## ABOUT THIS TASK
All the lines below should be set down exactly, with no picture carried into the copy.

[Data items]
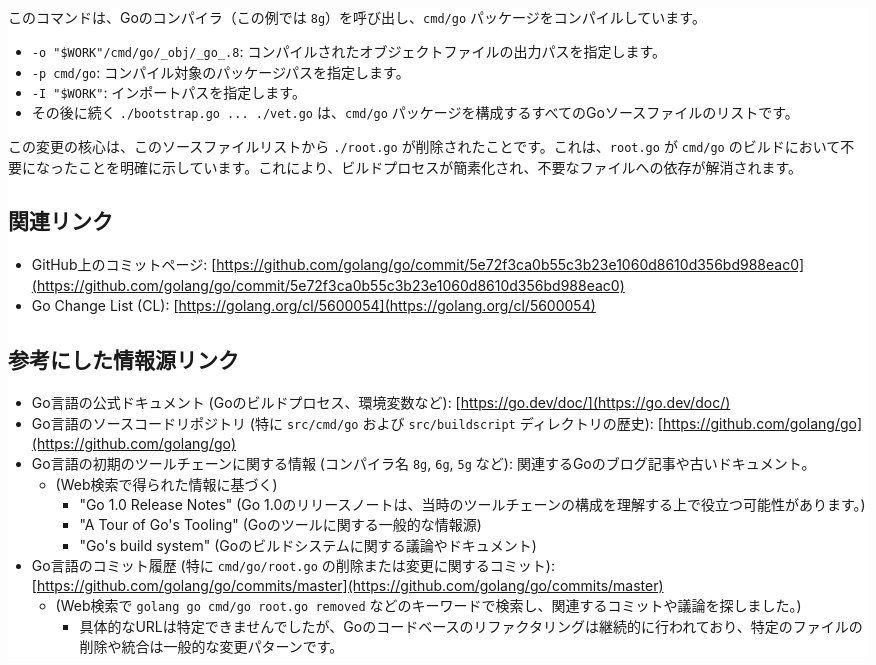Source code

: このコマンドは、Goのコンパイラ（この例では `8g`）を呼び出し、`cmd/go` パッケージをコンパイルしています。
*   `-o "$WORK"/cmd/go/_obj/_go_.8`: コンパイルされたオブジェクトファイルの出力パスを指定します。
*   `-p cmd/go`: コンパイル対象のパッケージパスを指定します。
*   `-I "$WORK"`: インポートパスを指定します。
*   その後に続く `./bootstrap.go ... ./vet.go` は、`cmd/go` パッケージを構成するすべてのGoソースファイルのリストです。

この変更の核心は、このソースファイルリストから `./root.go` が削除されたことです。これは、`root.go` が `cmd/go` のビルドにおいて不要になったことを明確に示しています。これにより、ビルドプロセスが簡素化され、不要なファイルへの依存が解消されます。

## 関連リンク

*   GitHub上のコミットページ: [https://github.com/golang/go/commit/5e72f3ca0b55c3b23e1060d8610d356bd988eac0](https://github.com/golang/go/commit/5e72f3ca0b55c3b23e1060d8610d356bd988eac0)
*   Go Change List (CL): [https://golang.org/cl/5600054](https://golang.org/cl/5600054)

## 参考にした情報源リンク

*   Go言語の公式ドキュメント (Goのビルドプロセス、環境変数など): [https://go.dev/doc/](https://go.dev/doc/)
*   Go言語のソースコードリポジトリ (特に `src/cmd/go` および `src/buildscript` ディレクトリの歴史): [https://github.com/golang/go](https://github.com/golang/go)
*   Go言語の初期のツールチェーンに関する情報 (コンパイラ名 `8g`, `6g`, `5g` など): 関連するGoのブログ記事や古いドキュメント。
    *   (Web検索で得られた情報に基づく)
        *   "Go 1.0 Release Notes" (Go 1.0のリリースノートは、当時のツールチェーンの構成を理解する上で役立つ可能性があります。)
        *   "A Tour of Go's Tooling" (Goのツールに関する一般的な情報源)
        *   "Go's build system" (Goのビルドシステムに関する議論やドキュメント)
*   Go言語のコミット履歴 (特に `cmd/go/root.go` の削除または変更に関するコミット): [https://github.com/golang/go/commits/master](https://github.com/golang/go/commits/master)
    *   (Web検索で `golang go cmd/go root.go removed` などのキーワードで検索し、関連するコミットや議論を探しました。)
        *   具体的なURLは特定できませんでしたが、Goのコードベースのリファクタリングは継続的に行われており、特定のファイルの削除や統合は一般的な変更パターンです。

## TASK SOLUTION
Source code

: このコマンドは、Goのコンパイラ（この例では `8g`）を呼び出し、`cmd/go` パッケージをコンパイルしています。
*   `-o "$WORK"/cmd/go/_obj/_go_.8`: コンパイルされたオブジェクトファイルの出力パスを指定します。
*   `-p cmd/go`: コンパイル対象のパッケージパスを指定します。
*   `-I "$WORK"`: インポートパスを指定します。
*   その後に続く `./bootstrap.go ... ./vet.go` は、`cmd/go` パッケージを構成するすべてのGoソースファイルのリストです。

この変更の核心は、このソースファイルリストから `./root.go` が削除されたことです。これは、`root.go` が `cmd/go` のビルドにおいて不要になったことを明確に示しています。これにより、ビルドプロセスが簡素化され、不要なファイルへの依存が解消されます。

## 関連リンク

*   GitHub上のコミットページ: [https://github.com/golang/go/commit/5e72f3ca0b55c3b23e1060d8610d356bd988eac0](https://github.com/golang/go/commit/5e72f3ca0b55c3b23e1060d8610d356bd988eac0)
*   Go Change List (CL): [https://golang.org/cl/5600054](https://golang.org/cl/5600054)

## 参考にした情報源リンク

*   Go言語の公式ドキュメント (Goのビルドプロセス、環境変数など): [https://go.dev/doc/](https://go.dev/doc/)
*   Go言語のソースコードリポジトリ (特に `src/cmd/go` および `src/buildscript` ディレクトリの歴史): [https://github.com/golang/go](https://github.com/golang/go)
*   Go言語の初期のツールチェーンに関する情報 (コンパイラ名 `8g`, `6g`, `5g` など): 関連するGoのブログ記事や古いドキュメント。
    *   (Web検索で得られた情報に基づく)
        *   "Go 1.0 Release Notes" (Go 1.0のリリースノートは、当時のツールチェーンの構成を理解する上で役立つ可能性があります。)
        *   "A Tour of Go's Tooling" (Goのツールに関する一般的な情報源)
        *   "Go's build system" (Goのビルドシステムに関する議論やドキュメント)
*   Go言語のコミット履歴 (特に `cmd/go/root.go` の削除または変更に関するコミット): [https://github.com/golang/go/commits/master](https://github.com/golang/go/commits/master)
    *   (Web検索で `golang go cmd/go root.go removed` などのキーワードで検索し、関連するコミットや議論を探しました。)
        *   具体的なURLは特定できませんでしたが、Goのコードベースのリファクタリングは継続的に行われており、特定のファイルの削除や統合は一般的な変更パターンです。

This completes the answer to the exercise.